A few months into our service in Uganda, some conversations with God bred a lot of deep question marks.
Personally, serving overseas had been a dream I’d shelved. When I first met my husband, he hadn’t seen himself going overseas. So when, through circumstances I’d never foreseen, we walked/toddled/wheeled ourselves from a 757 into East African humidity, I was on cloud nine.
But I was also homeschooling (another unanticipated occupation), raising four kids, managing a household with a lot fewer appliances. There I was, in Africa at last. And my days were largely similar to before: discipling kids, making grilled cheese.
Frederick Buechner once wrote, “The place where God calls you to is the place where your deep gladness and the world’s deep hunger meet.” At first glance, I love this idea.
So close to my dream I could smell it (…literally), was motherhood always my “deep gladness”? I never felt enough: My kids could use someone with a longer fuse, about three more pairs of arms, and a passion for dishwashing. Seemed like most of my passions were collecting dust (also literally) while I wiped pretty much everything else.
Yet service isn’t just what we’re emotional about. It’s also what enduring love requires, creating gladness on a much deeper plane. Willingly choosing people over dreams and sweet spots. Paul Miller writes, “Nothing is easier to start; nothing is harder to finish than [faithful, persevering] love.” Though God’s gifted us for the occasion at hand, if we only follow “gifting,” we may miss rich moments of pouring ourselves out because we choose to care.

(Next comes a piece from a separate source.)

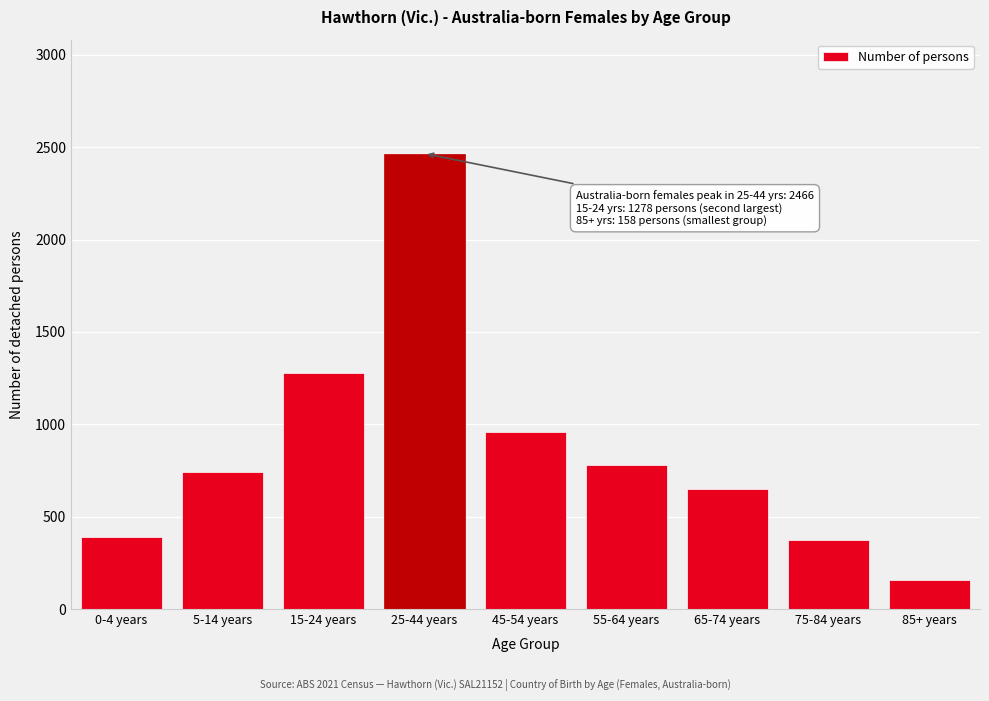

Reading left to right, extract all data points from this chart.

0-4 years=389	5-14 years=740	15-24 years=1278	25-44 years=2466	45-54 years=959	55-64 years=781	65-74 years=649	75-84 years=374	85+ years=158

Yet if we only serve because it’s the right thing to do, we run the risk of martyrdom, and the “elder son” syndrome – distant from the Father, resisting the table’s celebration for the fields’ sweat.
We know Jesus said both: “No one takes [my life] from me, but I lay it down of my own accord” (John 10:18), but also that He chose to do only what He saw God doing (John 5:19), and chose even the Cross because of the joy that would emerge from it (Hebrews 12:2).
Richard Foster elaborates, “Joy, not grit, is the hallmark of holy obedience.” And that’s whether the work kindles happiness, or we choose it.
Are you more likely to choose what’s hard for God (because you “should”), or what’s easy? Why?
I tend to think God wants me to choose what’s hard—perhaps because I have a staunch distrust of my desires. Truthfully, my desires are both corrupted and carrying the image of God. I’m aiming now to have a keen eye for both.